The two musicians were stranded in a motel after an evangelical rally spilled onto the streets of Dallas, closing the roads.
"It was like a big shindig and we couldn't get out," says Antopolsky. "So Townes and I decided, each of us, to write a song.
"He stayed inside and I went out under a big oak tree and we said we'd come back in half an hour and we'd sing each other our songs.
"I don't know who sang first, but his song was Pancho And Lefty."
Later made famous by Merle Haggard and Willie Nelson, the song is loosely based on the story of Mexican revolutionary Pancho Villa - but Lefty, his mysterious compadre, was supposedly inspired by Antopolsky.
The clue comes in the lyric: "The day they laid poor Pancho low, Lefty split for Ohio / Where he got the bread to go, there ain't nobody knows."
Apparently Antopolsky, who played left-handed, was notorious for having a steady flow of cash despite the sporadic income of the touring life.
"My father had died when I was 17, so I had some social security money," he says. "I bought an old Volkswagen van, and gas was only 20 cents a gallon, so I started travelling around America."
But he's sceptical about his influence on Van Zandt's song.
"I don't know for sure," he says. "I can't put thoughts in his mouth. I never got to talk to him too much about that."

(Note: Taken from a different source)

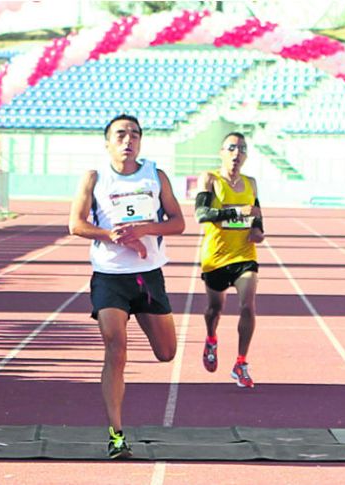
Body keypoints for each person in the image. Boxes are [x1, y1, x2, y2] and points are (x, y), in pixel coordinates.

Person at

The song Antopolsky wrote that day in Dallas was called Sweet Lovin' Music.
"Townes said, 'Hey, that's a pretty good song. If you ever get an album, why don't you name it Sweet Lovin' Music?'"
And that's exactly what happened... 44 years later.

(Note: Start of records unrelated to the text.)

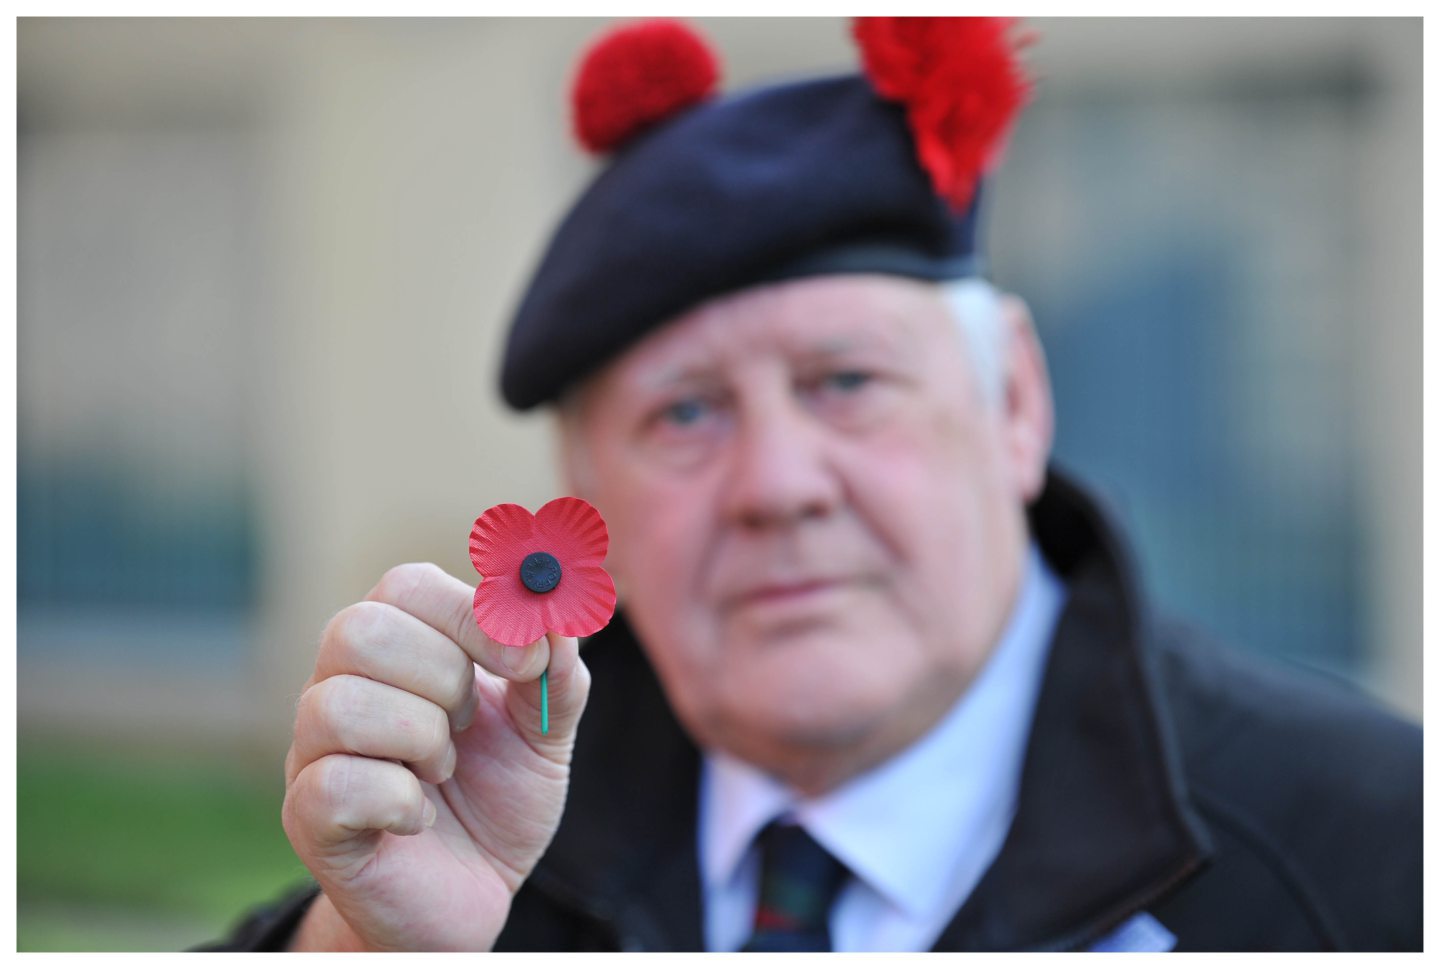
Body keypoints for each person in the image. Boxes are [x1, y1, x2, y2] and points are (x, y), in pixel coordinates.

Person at [207, 18, 1421, 952]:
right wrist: (370, 949)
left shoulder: (1377, 847)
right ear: (585, 488)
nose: (777, 486)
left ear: (1015, 407)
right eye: (684, 412)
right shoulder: (493, 811)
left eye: (846, 382)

With echoes of Sixto Rodriguez and Seasick Steve, who both got a second shot at fame later in life, Antopolsky's music was rediscovered thanks to the enthusiasm of a stranger - Jason Ressler, a film producer who met the singer through a mutual friend and fell in love with his songs.

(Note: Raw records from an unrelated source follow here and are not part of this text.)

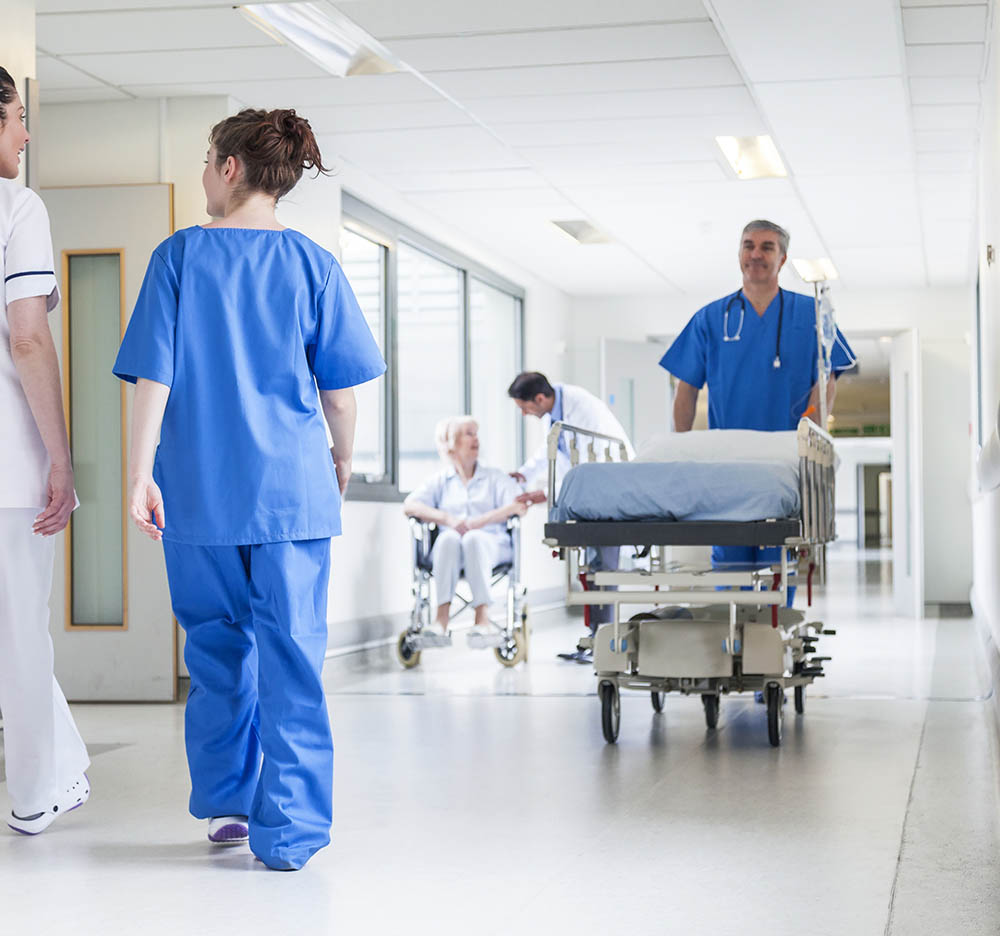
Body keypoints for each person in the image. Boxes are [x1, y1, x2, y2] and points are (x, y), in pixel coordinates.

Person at [113, 108, 385, 871]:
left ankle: (230, 804)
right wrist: (340, 459)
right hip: (292, 494)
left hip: (198, 491)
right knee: (292, 656)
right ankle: (290, 832)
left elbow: (153, 377)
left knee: (217, 650)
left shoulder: (178, 258)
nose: (203, 173)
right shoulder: (313, 264)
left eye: (207, 160)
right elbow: (340, 393)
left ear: (231, 167)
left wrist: (140, 476)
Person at [659, 219, 856, 599]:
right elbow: (685, 391)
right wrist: (680, 451)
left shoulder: (812, 314)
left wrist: (810, 428)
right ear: (738, 256)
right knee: (730, 568)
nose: (756, 254)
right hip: (728, 463)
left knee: (779, 562)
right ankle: (733, 646)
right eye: (748, 245)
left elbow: (828, 377)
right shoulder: (711, 318)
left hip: (784, 460)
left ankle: (773, 642)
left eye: (767, 247)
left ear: (782, 259)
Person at [0, 66, 91, 836]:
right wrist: (60, 455)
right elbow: (26, 333)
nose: (26, 136)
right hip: (7, 468)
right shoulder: (16, 206)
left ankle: (59, 771)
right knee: (20, 633)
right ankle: (32, 796)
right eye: (19, 118)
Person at [507, 372, 635, 662]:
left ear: (539, 399)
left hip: (608, 493)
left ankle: (605, 640)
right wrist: (525, 474)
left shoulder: (582, 410)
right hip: (590, 497)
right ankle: (595, 637)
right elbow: (552, 451)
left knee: (603, 569)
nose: (525, 414)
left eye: (524, 408)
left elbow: (585, 464)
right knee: (593, 569)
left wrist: (546, 494)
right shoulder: (555, 412)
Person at [403, 417, 528, 647]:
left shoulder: (494, 477)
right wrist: (448, 519)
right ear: (451, 444)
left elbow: (519, 505)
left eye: (476, 433)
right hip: (449, 551)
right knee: (448, 537)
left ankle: (482, 619)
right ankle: (441, 619)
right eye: (469, 433)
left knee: (473, 538)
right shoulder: (441, 480)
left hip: (491, 545)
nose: (476, 438)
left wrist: (479, 521)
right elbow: (410, 505)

"His music is still wild and soulful," Ressler enthuses. "It's the kind of old-style storytelling so many of the younger country artists are trying to emulate today."
Ressler took the musician under his wing, introducing him to Grammy-nominated producer Gary Gold (Smokey Robinson, Bonnie Raitt), who put together recording sessions for that debut album.
Despite fulfilling a life-long ambition, Antopolsky was caught off-guard when he entered the studio.
"You're supposed to put things on your head - headphones or earphones or whatever you call those things - and then you're supposed to sing.
"I've never done that. I sing just like cowboys round the campfire, and nobody ever hears it again."
Nonetheless, the resulting album is honest, optimistic and funny.
"I've spent years raising chickens," he sings on a song titled, appropriately enough, Chickens. "I could never eat 'em, cause I give 'em all names."
The song then names every chicken the singer has ever owned. (The album version is an edit, he notes, as "the long version's got 108 verses!")
But the Nashville recording was too polished for Antopolsky. "I mean, I'm the least polished person in the world," so last year, Gold flew out to France and recorded the singer in the 16th Century property where his songs came to life.
"I'd jump off the tractor and write a line on a cardboard box," says the singer of his writing process. "If I wrote a song about a bird, it was the bird I saw right in front of my eyes."
Together, Gold and Antopolsky laid down enough tracks for two albums - Acoustic Outlaw, Vol 1 and 2.
Now, with three albums under his belt, the singer is glad to have finally got some music into the world.
"I felt like I hadn't paid my dues," he muses. "So it's been a dream. But is it a good dream? I don't know.
"Will it help anybody? Will it be something nice to share with people? Will it do any good?"
It becomes clear he's torn between music and the life he's built in France (we speak on the day after his 28th wedding anniversary).
"When I'm out in the woods, it's completely introverted. Then all of a sudden you're faced with singing in front of people, or marketing yourself and I just don't know how to do that.
"I'm almost 70 - so why get too uncomfortable?"
After all these years, maybe having a permanent document of the songs is enough?
"I've got to keep writing because that's about all I can do," he says. "That's about what I have. Otherwise I'm just a person like everyone else."